Blather

May. 28th, 2008 05:48 pm
[personal profile] mayamaia
One of today's discussion topics was the path thought takes when trying to help others. As written by someone whose name escapes me, people tend to go through steps -

Horror: "My God, I didn't realize it was so bad."

Determination: "Let's fix it."

Despair: "We can't fix it. Let's forget it."

Solidarity: "They" becomes "we", "those people" becomes "our people".

- and people in affluent countries often get stuck on #3.

But the thing that interests me, and continues to interest me, is how this can work on any level. Take a marriage that's on the rocks, for instance. At some point, one may realize things are in trouble. In many people, this leads to a frenzied determination to fix things, sometimes even if the realization comes to an outsider, like a friend or one of the kids. But when it doesn't seem to work, the temptation comes in to quit and ignore the situation. If one gets past the despair stage, one tends to find oneself more invested in the issue than one was originally.

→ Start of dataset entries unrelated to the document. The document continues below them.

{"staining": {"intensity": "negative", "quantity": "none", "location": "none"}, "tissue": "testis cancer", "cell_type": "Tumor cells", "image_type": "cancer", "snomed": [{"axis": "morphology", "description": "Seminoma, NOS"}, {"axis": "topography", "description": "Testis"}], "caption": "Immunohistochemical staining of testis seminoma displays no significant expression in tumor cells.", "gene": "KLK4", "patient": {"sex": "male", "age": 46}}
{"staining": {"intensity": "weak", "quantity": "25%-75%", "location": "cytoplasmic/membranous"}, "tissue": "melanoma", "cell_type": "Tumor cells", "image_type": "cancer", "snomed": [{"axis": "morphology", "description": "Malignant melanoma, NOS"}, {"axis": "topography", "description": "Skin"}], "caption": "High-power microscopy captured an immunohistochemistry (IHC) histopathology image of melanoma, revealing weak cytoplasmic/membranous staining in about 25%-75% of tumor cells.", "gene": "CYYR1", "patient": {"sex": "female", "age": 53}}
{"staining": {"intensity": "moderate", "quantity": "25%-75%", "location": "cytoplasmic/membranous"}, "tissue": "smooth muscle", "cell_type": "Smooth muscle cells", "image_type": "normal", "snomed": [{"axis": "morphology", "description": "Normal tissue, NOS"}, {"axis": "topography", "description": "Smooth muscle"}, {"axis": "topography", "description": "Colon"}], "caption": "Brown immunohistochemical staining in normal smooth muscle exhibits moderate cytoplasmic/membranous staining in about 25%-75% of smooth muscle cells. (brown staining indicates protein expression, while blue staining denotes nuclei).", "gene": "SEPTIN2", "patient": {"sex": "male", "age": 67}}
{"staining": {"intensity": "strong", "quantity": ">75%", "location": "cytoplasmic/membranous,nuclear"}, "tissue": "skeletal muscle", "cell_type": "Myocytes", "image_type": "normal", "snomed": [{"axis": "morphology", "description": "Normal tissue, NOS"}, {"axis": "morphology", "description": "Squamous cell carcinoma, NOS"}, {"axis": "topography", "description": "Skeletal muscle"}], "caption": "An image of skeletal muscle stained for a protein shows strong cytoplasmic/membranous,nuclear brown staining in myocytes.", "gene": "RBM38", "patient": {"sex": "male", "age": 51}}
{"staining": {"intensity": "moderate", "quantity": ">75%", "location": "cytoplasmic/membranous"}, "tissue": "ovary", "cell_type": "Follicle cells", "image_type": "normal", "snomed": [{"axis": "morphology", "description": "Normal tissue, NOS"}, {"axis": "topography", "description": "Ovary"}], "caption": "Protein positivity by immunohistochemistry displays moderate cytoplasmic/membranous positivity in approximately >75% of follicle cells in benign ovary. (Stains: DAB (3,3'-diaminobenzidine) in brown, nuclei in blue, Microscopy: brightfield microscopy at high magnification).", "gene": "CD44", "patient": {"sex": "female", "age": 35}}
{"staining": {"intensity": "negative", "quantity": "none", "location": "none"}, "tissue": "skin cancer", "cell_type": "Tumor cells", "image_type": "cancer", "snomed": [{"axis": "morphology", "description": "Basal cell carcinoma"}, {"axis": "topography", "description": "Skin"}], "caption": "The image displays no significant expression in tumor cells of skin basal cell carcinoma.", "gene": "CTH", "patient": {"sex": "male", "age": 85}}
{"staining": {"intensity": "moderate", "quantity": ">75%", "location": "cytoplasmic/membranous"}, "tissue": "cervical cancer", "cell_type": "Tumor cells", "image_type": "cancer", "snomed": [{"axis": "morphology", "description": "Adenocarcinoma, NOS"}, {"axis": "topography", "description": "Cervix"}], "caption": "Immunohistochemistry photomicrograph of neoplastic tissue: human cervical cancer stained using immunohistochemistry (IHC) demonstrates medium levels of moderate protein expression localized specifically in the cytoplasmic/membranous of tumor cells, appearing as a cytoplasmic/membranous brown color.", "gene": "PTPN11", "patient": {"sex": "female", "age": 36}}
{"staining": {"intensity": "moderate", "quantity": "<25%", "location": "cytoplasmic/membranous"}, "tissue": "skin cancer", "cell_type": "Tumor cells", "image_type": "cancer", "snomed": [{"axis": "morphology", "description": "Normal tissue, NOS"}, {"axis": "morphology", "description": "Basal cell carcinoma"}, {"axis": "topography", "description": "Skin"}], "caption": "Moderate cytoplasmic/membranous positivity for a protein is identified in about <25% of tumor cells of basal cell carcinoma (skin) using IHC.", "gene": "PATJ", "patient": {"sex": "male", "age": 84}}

The teacher asked us what resources we have to deal with despair in our ordinary lives. People listed friends and family, drugs and psychologists. Curiously, these fit fairly well with the perspectives we've been studying - friends and family being the religious side, drugs a bit like the absurd (Camus), and psychology like enlightenment rationality.

So - I kept thinking about how pissed I get when one of my friends says something to Jeff about how similar we are or how we know one another. The annoyance takes the words in my mind "You don't even know him, you just know what I think of him. Your statements are as likely to be false as true." ...but that doesn't warrant my getting ticked. It sounds, in some terms, as if I'm in a continuing state of despair. On the other hand, if I look at the way they're set out above, I'm not adding "Let's forget it" to my "We can't fix it." So what is it that I'm thinking?

The closest thing I have is something like what Camus said of the Myth of Sisyphus. I don't have any faith to hang on to in the situation, no reason to hold on to it - just enough defiance to keep going, day after day. I can't say I've given up on it, and I can't say I have hope of success but I can say I'm still going and will keep going and the simple fact of failure is never going to stop me.

Camus said Sisyphus must be happy. Am I happy?

Well I'm not sad. But I don't think I can claim to be in solidarity with anything in these circumstances. Just - that I'm refusing to not be. Camus is right, it's not the same thing. But it's what I've got.